__Instruction 1__: In the passage on zipping lists in miniKanren and Isabelle, which part of the proof script does the writer find can be left out?
__Instruction 2__: Please carry the passage on zipping lists in miniKanren and Isabelle forward from its last sentence.

__Passage shown__:
[Start of Attachment]

Here it is in miniKanren:
(import (minikanren vanilla))
(load "matche.scm")
(define zipo
(lambda (pairoflists listofpairs)
(matche `(,pairoflists ,listofpairs)
[( (() ()) () )]
[( ((,X . ,Xs) (,Y . ,Ys)) ((,X ,Y) . ,XYs) )
(zipo `(,Xs ,Ys) XYs)])))
> (run* (q) (zipo '((1 3 5) (2 4 6)) q))
(((1 2) (3 4) (5 6)))
> (run* (q) (zipo q '((1 2) (3 4) (5 6))))
(((1 3 5) (2 4 6)))
Meanwhile I've taken a try at it in Isabelle/HOL using Isar. I make no claim on how "native" this is, given my relative lack of experience in the system.
theory Kuper
imports Main
begin
fun ksplit :: "('a * 'b) list ⇒ 'a list * 'b list"
where "ksplit ABs = (map fst ABs, map snd ABs)"
fun ksplit' :: "('a * 'b) list ⇒ 'a list * 'b list"
where
"ksplit' [] = ([], [])" |
"ksplit' ((a, b) # ABs) =
(case ksplit' ABs of
(As, Bs) ⇒ (a # As, b # Bs))"
theorem ksplit_ksplit' : "ksplit l = ksplit' l"
proof (induct l rule: ksplit'.induct)
case 1 thus ?case by simp
next
case (2 a b ABs)
assume H : "ksplit ABs = ksplit' ABs"
then have "ksplit' ABs = (map fst ABs, map snd ABs)" by simp
then have "ksplit' ((a, b) # ABs) = (a # map fst ABs, b # map snd ABs)" by simp
thus ?case by simp
qed
end
Experimenting with the proof script, it turns out I can leave out the second "then have" clause; just leading it to the equivalence of ksplit' and the expanded ksplit is enough for simplification.

[End of Attachment]

__Information provided__:
[Start of Attachment]

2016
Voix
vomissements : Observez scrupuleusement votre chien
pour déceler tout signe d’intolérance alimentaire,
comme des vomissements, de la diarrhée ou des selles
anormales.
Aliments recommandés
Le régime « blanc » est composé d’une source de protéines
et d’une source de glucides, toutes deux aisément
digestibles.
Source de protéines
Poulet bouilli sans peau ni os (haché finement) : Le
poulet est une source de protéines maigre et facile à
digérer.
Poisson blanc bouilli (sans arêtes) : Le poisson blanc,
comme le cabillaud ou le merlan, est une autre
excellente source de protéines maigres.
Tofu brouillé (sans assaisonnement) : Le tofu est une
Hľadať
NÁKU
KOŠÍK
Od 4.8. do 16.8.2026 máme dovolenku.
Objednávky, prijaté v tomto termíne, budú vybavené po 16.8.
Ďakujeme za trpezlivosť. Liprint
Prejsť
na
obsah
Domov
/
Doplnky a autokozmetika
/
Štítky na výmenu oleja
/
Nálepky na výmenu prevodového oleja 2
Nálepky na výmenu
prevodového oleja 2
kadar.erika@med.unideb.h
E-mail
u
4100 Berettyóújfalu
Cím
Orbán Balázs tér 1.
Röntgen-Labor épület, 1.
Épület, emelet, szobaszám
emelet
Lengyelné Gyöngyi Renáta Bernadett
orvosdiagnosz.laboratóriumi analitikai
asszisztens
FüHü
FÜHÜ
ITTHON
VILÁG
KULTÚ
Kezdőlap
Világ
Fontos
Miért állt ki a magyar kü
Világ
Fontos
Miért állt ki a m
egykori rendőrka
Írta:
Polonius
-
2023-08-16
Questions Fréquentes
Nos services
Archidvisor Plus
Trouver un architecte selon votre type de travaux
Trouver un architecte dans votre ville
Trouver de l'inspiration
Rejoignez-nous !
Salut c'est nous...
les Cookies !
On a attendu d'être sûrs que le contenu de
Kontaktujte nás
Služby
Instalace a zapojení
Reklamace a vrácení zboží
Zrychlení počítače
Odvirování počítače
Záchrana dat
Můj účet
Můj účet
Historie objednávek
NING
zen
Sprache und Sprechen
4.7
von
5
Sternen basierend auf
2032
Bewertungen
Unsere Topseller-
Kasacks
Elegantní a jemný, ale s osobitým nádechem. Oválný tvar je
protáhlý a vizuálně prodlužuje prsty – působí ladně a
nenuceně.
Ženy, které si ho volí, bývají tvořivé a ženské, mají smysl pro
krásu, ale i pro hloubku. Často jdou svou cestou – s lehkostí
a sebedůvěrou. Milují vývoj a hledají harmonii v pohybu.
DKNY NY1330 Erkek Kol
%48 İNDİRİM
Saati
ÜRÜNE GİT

[End of Attachment]

__Expected output 1__: The second "then have" clause.

__Expected output 2__:
Edit: here's the simplest version I've found for that so far:
theorem ksplit_ksplit' : "ksplit l = ksplit' l"
proof (induct rule: ksplit'.induct)
case (2 a b ABs)
assume "ksplit ABs = ksplit' ABs"
hence "... = (map fst ABs, map snd ABs)" by simp
thus ?case by simp
qed (simp)
The simp on the qed gets rid of the trivial case, and Sam helped clean up the other case a bit. (Can you tell we're bored waiting for our flight this evening out of Reno?) *Edited at 2010-10-22 07:05 pm (UTC)*
Ooh, I like the looks of the Isabelle/HOL proof. Do you have to actually write `next` when you move on to the next goal, or is that just there for readability?
Readability; the Isar syntax is geared towards writing human-readable forward proofs. If you drop the `next` , nothing changes (just tested to make sure).
Sam said earlier that `next` has some semantic meaning, but he didn't clarify to me and didn't post a correction here as I requested, so keep that in mind.
Once more, in ACL2!
(defun mymapcar (l)
(if (endp l) nil
(cons (car (car l)) (mymapcar (cdr l)))))
(defun mymapcdr (l)
(if (endp l) nil
(cons (cdr (car l)) (mymapcdr (cdr l)))))
(defun split1 (l)
(cons (mymapcar l) (mymapcdr l)))
(defun split2 (l)
(if (endp l) (cons nil nil)
(let ((ls (split2 (cdr l))))
(cons (cons (car (car l)) (car ls))
(cons (cdr (car l)) (cdr ls))))))
(defthm split1-split2
(equal (split1 l) (split2 l)))
Notes:
- ACL2 is first-order, so no ability to use map.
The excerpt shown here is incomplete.